La richiesta dell’ampliamento territoriale andava incontro all’esigenza di vedere realizzato uno sviluppo economico e commerciale. Si trattava di interessi economici, sia chiaro, anche se in verità la questione veniva presentata, in primo luogo,  come un torto fatto a Livorno e mai riparato.

Tonci, Bonichi e Foraboschi in quel 1923 si rivolsero ai concittadini più illustri, che occupavano alti livelli nella gerarchia politica, e cioè Costanzo Ciano e Donegani, affinché perorassero l’istanza. Nella lettera inviata a Mussolini si diceva che, come giustamente il governo nazionale aveva conferito il grado di provincia a Spezia e Taranto per il loro recente sviluppo, così anche Livorno non poteva continuare a stare senza provincia.

Pisa affermava, mentendo, che l’Unione delle Province d’Italia aveva espresso parere sfavorevole allo smembramento della Provincia di Pisa, poi rigettando le rimostranze di Livorno asseriva, come scrive Paola Ceccotti in “Comune Notizie”, che quelle di Livorno erano “pretese di megalomani inguaribili nascondenti interessi particolari mascherati da ragioni di ordine nazionale”. Era troppo!

Il deputato ing. Donegani e Costanzo Ciano garantirono il loro interessamento presso Mussolini  al fine di dare favorevole risoluzione al problema. Assunse un ruolo sempre più importante la Camera di Commercio perché elemento decisivo era il valore economico-commerciale dell’operazione.

A nord la città distava un chilometro e mezzo dal confine provinciale di Pisa per cui il nuovo grande porto e la zona industriale si sarebbero ritrovate in territorio pisano.
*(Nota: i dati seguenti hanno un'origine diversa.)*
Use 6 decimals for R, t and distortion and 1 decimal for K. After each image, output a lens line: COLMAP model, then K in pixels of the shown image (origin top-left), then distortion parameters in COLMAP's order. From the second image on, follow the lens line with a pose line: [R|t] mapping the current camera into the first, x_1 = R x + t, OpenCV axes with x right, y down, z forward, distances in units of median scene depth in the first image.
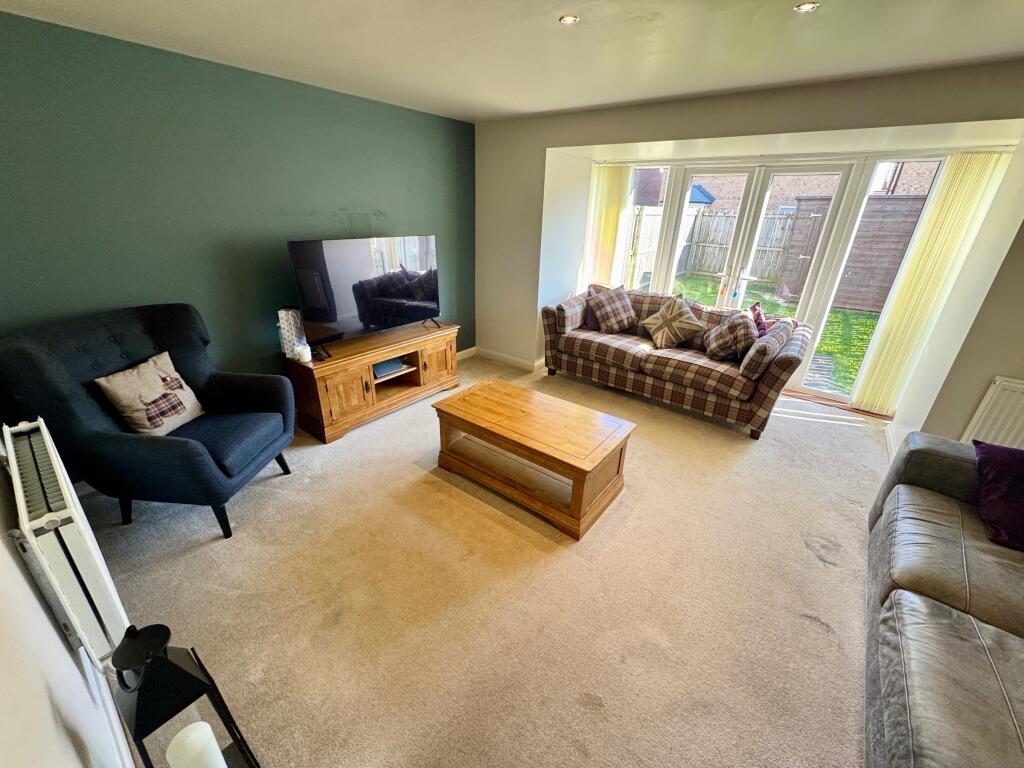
lens RADIAL K [[409.5, 0, 512.0], [0, 409.5, 384.0], [0, 0, 1]] dist [-0.002994, 0.000362]
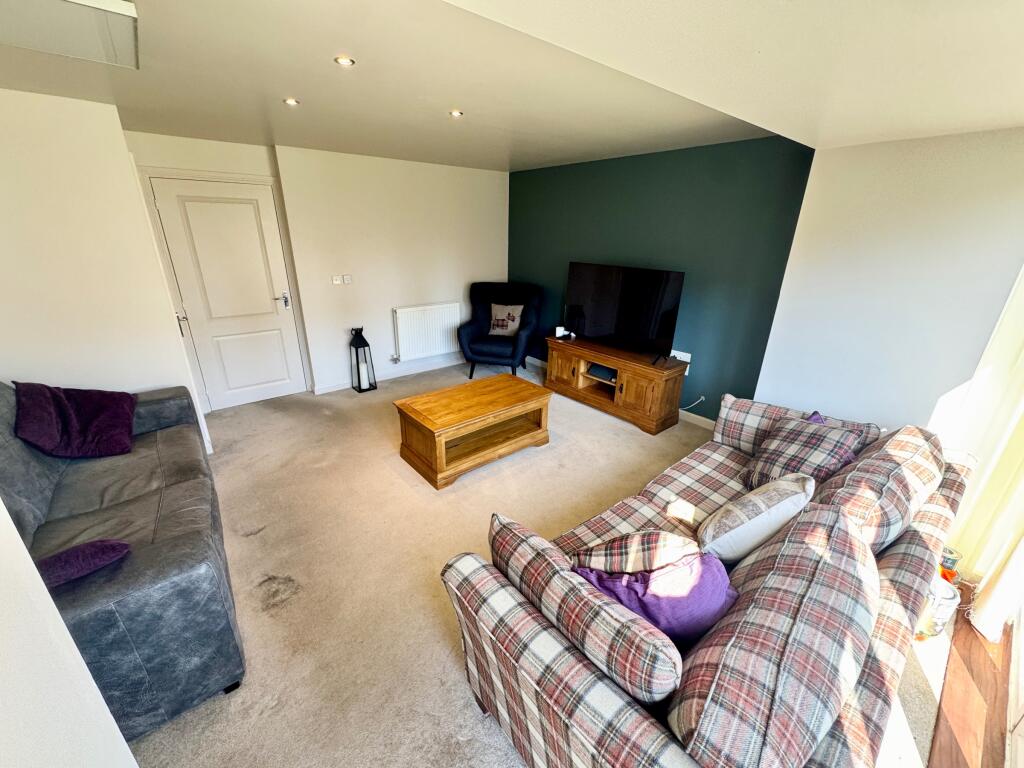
lens RADIAL K [[409.5, 0, 512.0], [0, 409.5, 384.0], [0, 0, 1]] dist [-0.002994, 0.000362]
pose [[-0.209755, 0.318540, -0.924410, 0.794077], [-0.411506, 0.828871, 0.378992, -0.325760], [0.886942, 0.459896, -0.042779, 0.760482]]
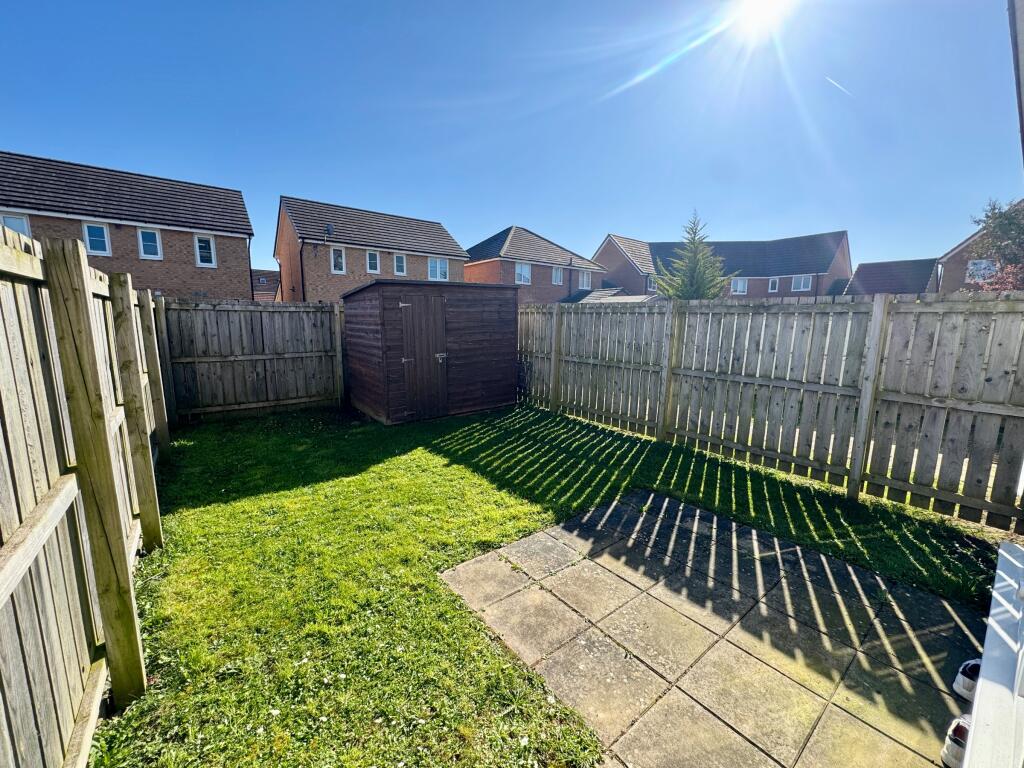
lens RADIAL K [[409.5, 0, 512.0], [0, 409.5, 384.0], [0, 0, 1]] dist [-0.002994, 0.000362]
pose [[0.241410, -0.171946, 0.955068, 0.159769], [0.384282, 0.920662, 0.068618, -0.556874], [-0.891094, 0.350450, 0.288333, 1.431658]]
Veniva, altresì,  respinta l’ipotesi “dei cugini” di un antagonismo tra Livorno e comuni da annettere, tipo Cecina, Campiglia e Piombino, perché quegli agglomerati, oltre a avere un carattere agricolo, insistevano sul litorale e quindi avevano una reciproca vocazione con Livorno.

Il 23.11.1923, or sono cento anni,  il consiglio della Camera di Commercio inviò un promemoria al Capo del Governo e per conoscenza a Ciano, Donegani e all’on. Acerbo dove si chiedeva l’annessione di 18 comuni alla Provincia di Livorno e precisamente: Collesalvetti, Fauglia, Crespina, Lari, Terricciola, Chianni, Lorenzana, Orciano Pisano, Santa Luce, Castellina Marittima, Rosignano Marittimo, Cecina, Bibbona, Castagneto Carducci, Sassetta, Campiglia Marittima, Suvereto, Piombino, con una popolazione che al censimento del 1921 ammontava a 119.607 abitanti.

In Consiglio Comunale, il 24.1.1924, si votarono due ordini del giorno, uno della maggioranza (o.d.g. Ottanelli: 41 voti favorevoli e 11 contrari) molto ossequioso verso il governo nazionale, e uno della minoranza (o.d.g. Campi: 11 voti favorevoli e 41 contrari) rappresentata dal solo P.R.I. in quanto l’opposizione socialista e comunista era pressoché tutta in carcere, dove si chiedeva la stessa cosa e cioè l’ampliamento della Provincia di Livorno a 18 comuni. Entrambi gli ordini del giorno furono inviati dal Sindaco a Mussolini.

Non si contano in quel periodo le trasferte a Roma per trattare gli affari del Comune, in primo luogo l’ampliamento della circoscrizione.

è doveroso precisare che la questione fu portata avanti dalla borghesia livornese, cioè non era socialmente trasversale perché i lavoratori, nella precarietà dei loro impieghi in piccole imprese, si tennero fuori. Solo i facchini della dogana mostrarono, in qualche occasione, interesse in quanto coinvolti dagli altri ceti portuali. Pare, comunque, che la massoneria livornese abbia premuto assai per la risoluzione in positivo del problema.

Trascorse inutilmente un anno finché Tonci, Bonichi e Foraboschi inviarono un appello dove si invitava il governo a pronunciarsi e in alternativa alla prima richiesta di 18 comuni si chiedeva almeno una circoscrizione comprendente Collesalvetti, Rosignano Marittimo, Cecina, Bibbona, Castagneto Carducci, Sassetta, Campiglia Marittima, Suvereto Piombino, cioè 9 comuni, il minimo indispensabile per lo sviluppo economico di Livorno.

Il regio decreto n. 2011 del 15 novembre 1925, pubblicato in Gazzetta Ufficiale il 26 novembre, stabilì che i nove comuni anzidetti erano tolti alla Provincia di Pisa e Capraia isola era tolta a Genova per essere aggregati alla Provincia di Livorno.

Erano  trascorsi 77 anni di braccio di ferro. Un buon numero di pisani tornò a essere livornese.